Süheyla hanım daima siyah giyinirdi. Dünyayı matem evine benzetirdi, her gün cenazemiz kalkıyordu ona göre evrende. Yine matem elbiselerini çekti üstüne, karşı apartmana yol aldı. Eve girdiğinde kadının acı dolu çığlıkları yüreğine aktı. Kafasını diğer odaya çevirdiğinde Zürriyet gazetesinde kendisini kapıdan kova birkaç kişiyi de gördü. Ne gariptir onlar da Süheyla hanımı tanımışlardı. Sevde hanım, Süheyla hanımın geldiğini görünce kalabalığı yararak üstüne üstüne yürüdü kadının ve bağırdı: Ben demiştim demeye mi geldiiinnn!!! Çığlıklar bu sefer asabiyet istikametinde ilerliyordu. Süheyla hanım ses etmedi, ''başınız sağolsun'' diyerekten evden kaçar adımlarla uzaklaştı.
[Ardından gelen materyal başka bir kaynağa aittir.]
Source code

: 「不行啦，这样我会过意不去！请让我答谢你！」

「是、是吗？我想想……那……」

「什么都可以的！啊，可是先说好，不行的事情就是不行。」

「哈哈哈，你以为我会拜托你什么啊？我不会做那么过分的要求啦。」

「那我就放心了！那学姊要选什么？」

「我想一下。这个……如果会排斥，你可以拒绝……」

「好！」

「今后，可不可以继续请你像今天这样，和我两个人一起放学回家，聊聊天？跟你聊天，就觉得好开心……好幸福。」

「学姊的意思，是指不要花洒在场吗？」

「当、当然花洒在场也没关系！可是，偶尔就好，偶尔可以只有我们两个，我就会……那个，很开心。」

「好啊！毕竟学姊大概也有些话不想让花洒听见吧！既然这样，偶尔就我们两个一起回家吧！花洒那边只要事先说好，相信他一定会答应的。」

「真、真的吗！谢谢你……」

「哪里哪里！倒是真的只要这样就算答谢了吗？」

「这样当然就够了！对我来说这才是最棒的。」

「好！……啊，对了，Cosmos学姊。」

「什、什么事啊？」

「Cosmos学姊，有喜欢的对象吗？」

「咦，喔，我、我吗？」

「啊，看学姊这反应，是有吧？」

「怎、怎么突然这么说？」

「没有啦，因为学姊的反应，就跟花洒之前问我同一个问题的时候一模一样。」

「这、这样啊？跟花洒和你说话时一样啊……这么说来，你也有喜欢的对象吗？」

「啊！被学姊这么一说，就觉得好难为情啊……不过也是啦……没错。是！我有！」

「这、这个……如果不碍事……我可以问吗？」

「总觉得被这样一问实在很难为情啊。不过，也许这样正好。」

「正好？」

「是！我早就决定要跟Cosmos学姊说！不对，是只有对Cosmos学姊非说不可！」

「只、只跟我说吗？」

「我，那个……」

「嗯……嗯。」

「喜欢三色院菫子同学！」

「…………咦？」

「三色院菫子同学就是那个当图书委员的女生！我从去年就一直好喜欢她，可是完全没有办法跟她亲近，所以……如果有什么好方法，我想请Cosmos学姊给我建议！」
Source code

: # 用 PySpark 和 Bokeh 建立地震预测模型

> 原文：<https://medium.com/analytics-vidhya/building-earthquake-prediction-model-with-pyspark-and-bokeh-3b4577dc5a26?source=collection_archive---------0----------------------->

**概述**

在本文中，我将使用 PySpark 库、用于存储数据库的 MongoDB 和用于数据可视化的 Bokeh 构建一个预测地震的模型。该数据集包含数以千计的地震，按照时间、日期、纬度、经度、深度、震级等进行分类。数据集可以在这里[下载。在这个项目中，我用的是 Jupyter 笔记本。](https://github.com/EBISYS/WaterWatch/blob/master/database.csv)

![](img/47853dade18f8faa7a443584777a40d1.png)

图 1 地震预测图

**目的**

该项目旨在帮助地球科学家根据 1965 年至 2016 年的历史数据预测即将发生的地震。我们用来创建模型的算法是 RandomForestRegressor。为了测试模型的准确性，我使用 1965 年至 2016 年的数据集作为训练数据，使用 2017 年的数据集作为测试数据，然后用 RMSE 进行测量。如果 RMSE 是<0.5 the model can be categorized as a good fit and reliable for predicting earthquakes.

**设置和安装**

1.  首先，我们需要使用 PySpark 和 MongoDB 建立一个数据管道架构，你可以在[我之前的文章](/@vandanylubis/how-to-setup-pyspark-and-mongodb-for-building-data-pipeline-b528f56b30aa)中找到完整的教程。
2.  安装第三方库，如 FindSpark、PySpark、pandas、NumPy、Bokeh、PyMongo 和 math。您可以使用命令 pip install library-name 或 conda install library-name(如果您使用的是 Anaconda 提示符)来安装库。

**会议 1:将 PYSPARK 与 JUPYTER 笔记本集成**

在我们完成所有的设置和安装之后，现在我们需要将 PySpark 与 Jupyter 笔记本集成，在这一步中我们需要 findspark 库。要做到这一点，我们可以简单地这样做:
Sevde hanımın kızının ölümünden sonra yaklaşık 10 cinayet daha gerçekleşti. Bu cinayetler 1 aylık zaman zarfında olmuştu, kan kanı çekiyordu sanki. İnsanlar TV’de izlediklerinden cesaret alıyorlardı. Süheyla hanım haklı çıkmasına çıkmıştı ancak sonu böyle biten bir haklılığın Allah belasını vermesin miydi?
Bir gün yine kapısı çaldı Süheyla hanımın. Kapıyı açtığında karşısında Sevde hanım ve Zürriyet gazetesinin editörü duruyordu. Tek bir soru sordu Sevde hanım: ‘’Buna artık dur diyelim mi?’’
Dönüp dolaşıp aynı soru kemiriyor kafamı: Bir ateşin var olduğunu kabul etmek ya da anlamak için illa o ateşte yanmak mı gerekiyor?